Architecture decisions

child_process over VS Code Git API — VS Code's internal Git API is undocumented and unstable across versions. Direct execFile('git', [...]) calls give precise control, are testable without VS Code running, and work reliably across all platforms.

Structured log extraction, not raw diffs — Sending full git diffs to Claude would burn tokens and hit context limits on any non-trivial repo. diffAnalyzer.ts extracts signals (files changed, insertion/deletion counts, most-changed files) and sends structured metadata instead.
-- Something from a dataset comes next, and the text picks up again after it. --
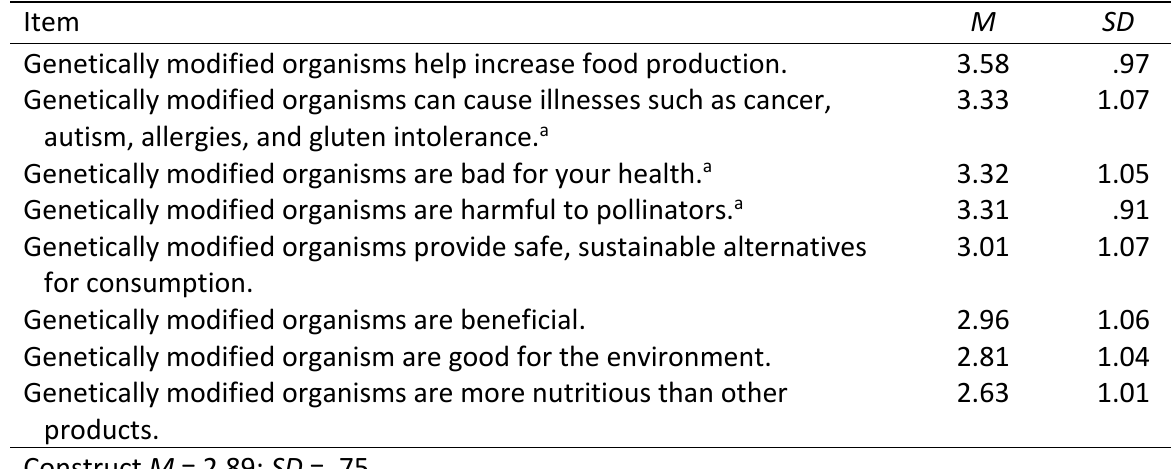
Respondents’ Level of Agreement with Characteristics of GM Products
Streaming responses — Narratives take 3-8 seconds to generate. Showing the response word-by-word (via client.messages.stream()) makes the wait feel purposeful rather than broken.

VS Code SecretStorage for API keys — Never settings.json (which syncs to cloud and shows in plaintext). SecretStorage is OS keychain-backed, encrypted at rest.
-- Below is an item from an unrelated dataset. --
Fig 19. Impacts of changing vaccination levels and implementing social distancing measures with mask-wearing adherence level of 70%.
Cache by HEAD hash — The narrative for the same commit history doesn't change. Results are cached in globalState keyed by HEAD hash + time period, invalidated after 1 hour or when HEAD changes.

What I used AI for

  • Claude (this session) designed the architecture, wrote all source files, and wrote this README
  • All prompt engineering in src/claude/prompts.ts was written by hand and iterated manually — this is the core IP
  • The git signal extraction logic in diffAnalyzer.ts was written by hand — AI-generated versions were too naive about what "meaningful change" means
  • Webview HTML/CSS was AI-generated but the streaming message protocol was designed manually

What I would change with 4 more weeks

  1. Branch comparison — "What changed between main and this feature branch?" is the PR reviewer's core question. Currently only supports time-based and commit-range queries.
  2. Team insights — Surface patterns like "Alice owns auth/, Bob owns the API layer" from commit authorship. Useful for new developers understanding ownership.
  3. Scheduled digests — Weekly email/Slack summary of what happened in a repo, auto-sent every Monday morning. Solves the problem passively.
  4. Multi-repo workspace — Monorepos or projects with multiple repos need cross-repo narrative: "what shipped across all services this sprint?"
  5. Local model support — Support Ollama as a free alternative for users who can't use the Anthropic API (privacy, cost).